今日は、それを利用させていただきましょう。
「教授。では、この緑の中に入る黄色を下さい」
「む? そうだね、いい所に気が付いたねロード君」
緑が食べ物なら。
黄色も食べ物に違いない。
教授が、リンゴをしゃくしゃくしながら。
鞄から取り出したルーレット。
クルクル回った針が止まるのは。
どんな食べ物なのでしょうか?
『月』
「バカなの?」
「バカはロード君なの。青りんごに月なんか入るわけ無いの」
「ちょっと待ってね、ほんとに俺はバカかもしれない。今、バカって言われた理由が微塵も理解できない」
「じゃあ、月を作るから、ちょっと待ってるの」
そしていつもの目玉焼きを。
あっという間にこさえた教授が。
緑の渦の中心に。
半熟にした黄身だけ一つずつ乗せるのです。
「……やはり緑の部分も食べろと?」
「美味しいの」
「騙されません。それに、緑の渦に黄身が乗っかると、なんだか……」
「カメレオン?」
「正解です」
ぐったりとうな垂れる俺を。
皿から見上げるふたつの目。
仕方なく。
隅っこからしゃりしゃりと齧ります。
そんな姿を見つめながら。
俺の皿に、切り分けたリンゴを二つ置いた教授は。
今までの、悔しそうな表情はどこへやら。
急にニコニコしながら呟きます。
「雛ちゃんが高得点で、嬉しいの」
「ほんとですね。君が上手にあおったおかげかもしれませんよ?」
「それは無いの。雛ちゃん、必死にやってたの。……けど、さすがに100点とか無いの。騙されないの」
「急にどうしました? ほんとに100点だったでしょうに」
「騙されないの」
「そんなことを言ったら、君の89点の方が疑わしいのです」
にらみつける俺の視線。
それを避けるように、教授がポケットに入れていた答案を鞄に押し込んだので。
「あ! 窓の外に、ペンギンが飛んでます!」
「ほんとなの!? あの子なら、やればできるって信じてたの!」
慌てて窓へ向かった教授の居ぬ間に。
テストを引っ張り出して広げてみると。
「……89点って言ってましたっけ?」
「はっ!? 騙されたの!」
「騙されたのはこちらです。
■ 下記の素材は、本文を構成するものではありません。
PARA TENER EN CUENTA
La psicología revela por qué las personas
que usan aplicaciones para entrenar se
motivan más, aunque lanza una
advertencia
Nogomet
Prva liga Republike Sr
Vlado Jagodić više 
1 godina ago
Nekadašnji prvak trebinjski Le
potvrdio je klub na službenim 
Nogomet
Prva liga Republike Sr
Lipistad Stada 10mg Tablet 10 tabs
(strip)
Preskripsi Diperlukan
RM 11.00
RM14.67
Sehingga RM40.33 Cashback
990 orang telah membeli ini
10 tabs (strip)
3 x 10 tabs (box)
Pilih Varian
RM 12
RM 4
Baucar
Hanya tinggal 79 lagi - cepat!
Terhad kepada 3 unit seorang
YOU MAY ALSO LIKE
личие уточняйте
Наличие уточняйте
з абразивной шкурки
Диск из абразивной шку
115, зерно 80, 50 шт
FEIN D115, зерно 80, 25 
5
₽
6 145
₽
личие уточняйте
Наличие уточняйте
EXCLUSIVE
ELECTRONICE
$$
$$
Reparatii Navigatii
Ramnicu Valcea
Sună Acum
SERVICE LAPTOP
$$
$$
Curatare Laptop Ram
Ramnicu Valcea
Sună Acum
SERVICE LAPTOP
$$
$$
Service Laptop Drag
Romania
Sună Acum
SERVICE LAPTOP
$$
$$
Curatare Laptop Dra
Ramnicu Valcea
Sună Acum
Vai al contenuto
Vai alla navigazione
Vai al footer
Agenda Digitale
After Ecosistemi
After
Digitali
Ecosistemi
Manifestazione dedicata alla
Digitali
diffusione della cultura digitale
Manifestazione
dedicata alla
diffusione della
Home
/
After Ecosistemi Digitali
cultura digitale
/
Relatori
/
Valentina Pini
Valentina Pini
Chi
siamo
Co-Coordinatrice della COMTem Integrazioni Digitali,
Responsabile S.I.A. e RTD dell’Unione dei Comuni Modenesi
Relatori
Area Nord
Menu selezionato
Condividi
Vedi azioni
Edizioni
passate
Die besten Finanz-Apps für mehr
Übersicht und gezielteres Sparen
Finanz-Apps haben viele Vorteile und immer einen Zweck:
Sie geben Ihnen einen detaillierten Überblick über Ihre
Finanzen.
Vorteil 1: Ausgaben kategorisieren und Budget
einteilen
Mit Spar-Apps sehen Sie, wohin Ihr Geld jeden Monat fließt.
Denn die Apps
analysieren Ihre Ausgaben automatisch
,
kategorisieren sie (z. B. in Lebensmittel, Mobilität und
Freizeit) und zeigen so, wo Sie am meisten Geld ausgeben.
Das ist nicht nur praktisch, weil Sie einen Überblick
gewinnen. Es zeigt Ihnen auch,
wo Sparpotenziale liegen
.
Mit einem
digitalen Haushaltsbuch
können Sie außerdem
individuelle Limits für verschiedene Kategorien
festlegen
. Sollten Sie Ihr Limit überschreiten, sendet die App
68点じゃないですか」
ひっくり返しに見たせいで。
まんまと騙されました。
「…………騙してないの」
「その上で負けたとか情けない」
罰として。
教授のお皿と。
俺のカメレオンとを入れ替えたのですが。
教授は延々と。
お皿に向かって、言い訳を続けるのでした。